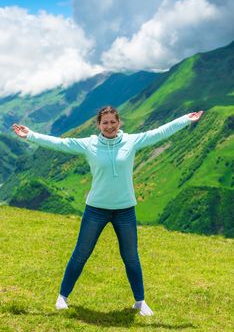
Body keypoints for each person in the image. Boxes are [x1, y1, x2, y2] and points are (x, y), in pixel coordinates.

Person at [12, 106, 204, 316]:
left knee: (131, 257)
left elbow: (158, 133)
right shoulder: (89, 145)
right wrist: (29, 135)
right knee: (81, 253)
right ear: (99, 125)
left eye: (113, 122)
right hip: (96, 209)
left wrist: (186, 119)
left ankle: (140, 302)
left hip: (125, 210)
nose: (110, 126)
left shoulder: (131, 141)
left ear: (118, 122)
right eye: (105, 123)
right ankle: (62, 297)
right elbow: (60, 143)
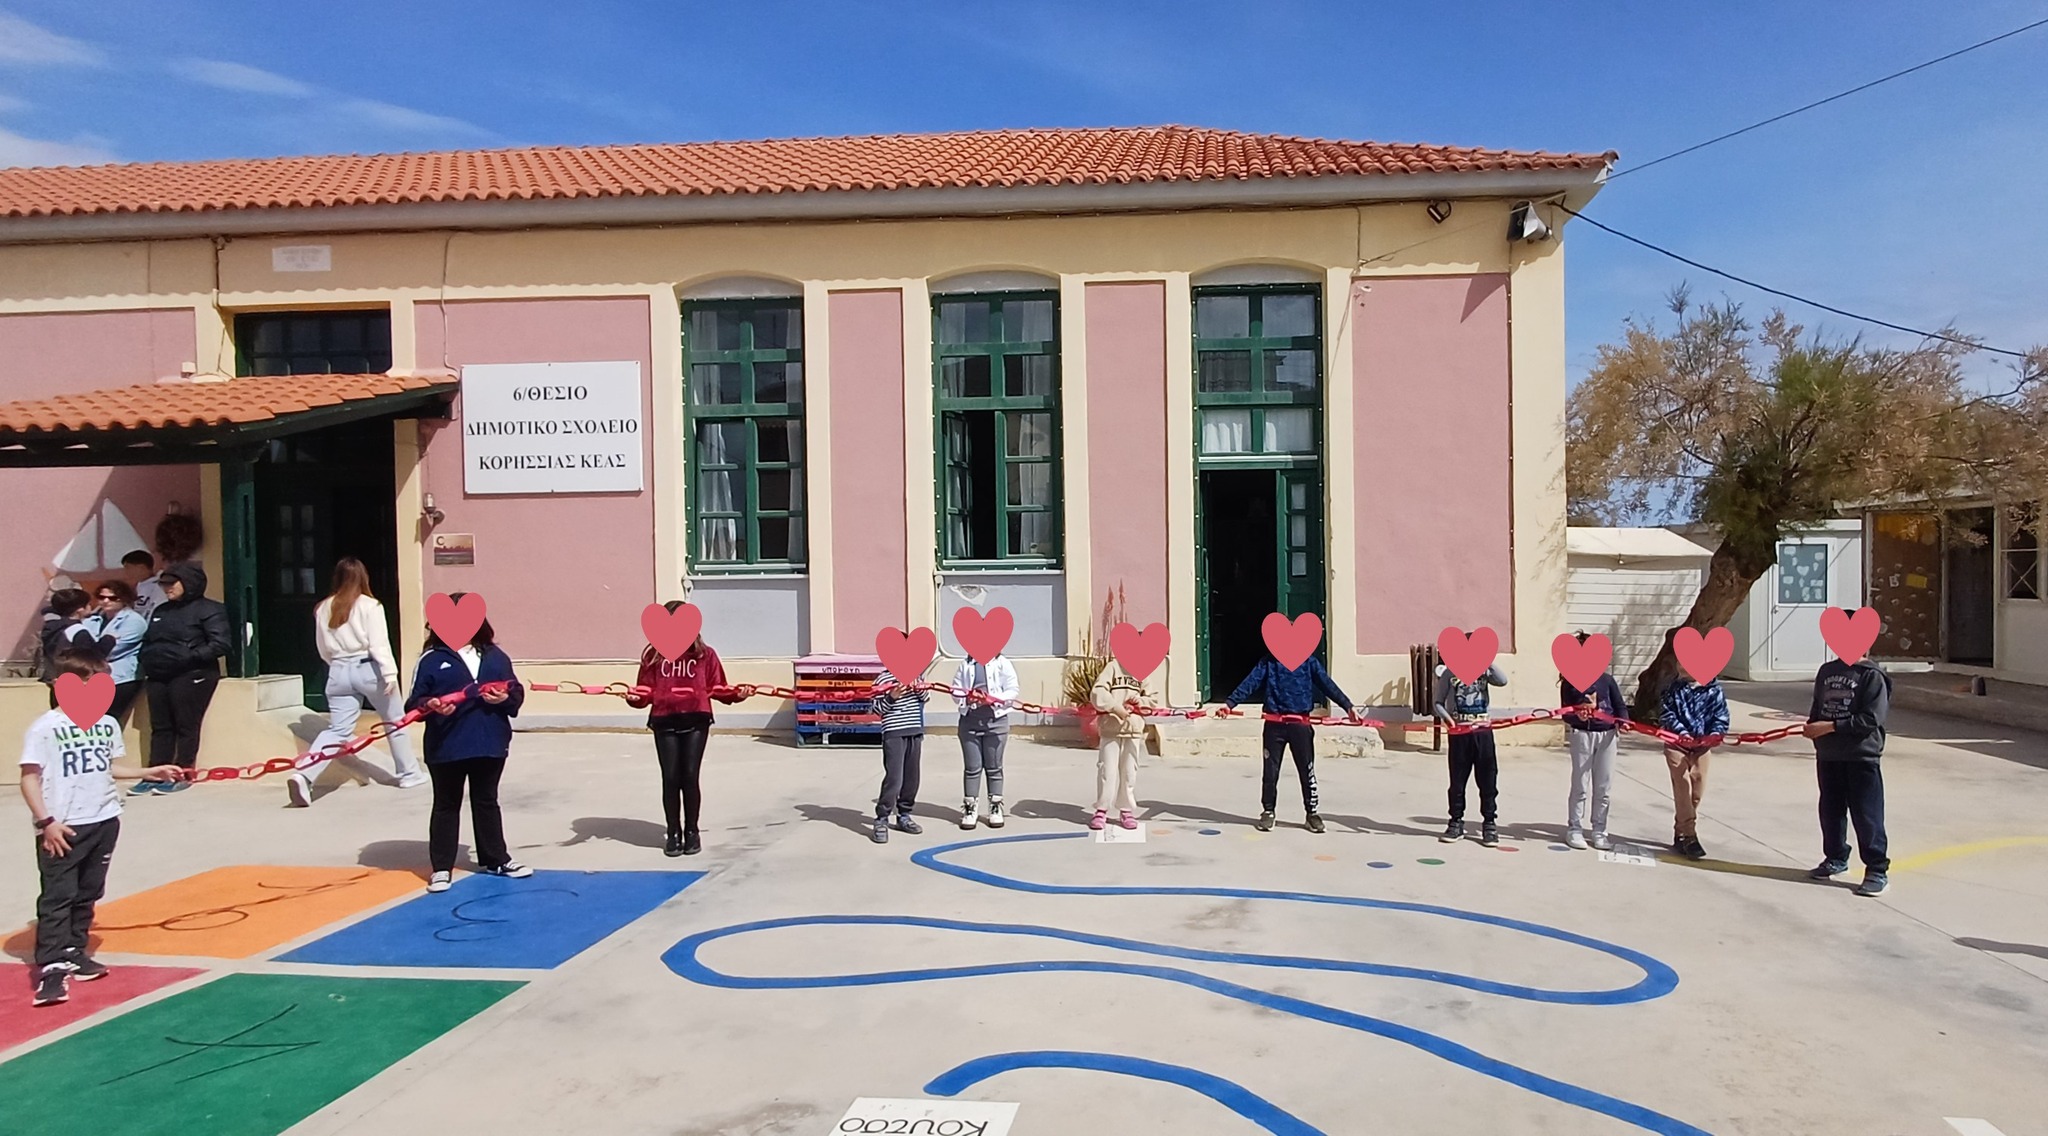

· · · ·

Whenever the string "right" shows up in a line of the records, copy that line.

right shoulder: (89, 145)
right wrist: (29, 135)
right knee: (81, 253)
right ear: (99, 125)
right hip: (96, 209)
right eye: (105, 123)
right ankle: (62, 297)
right elbow: (60, 143)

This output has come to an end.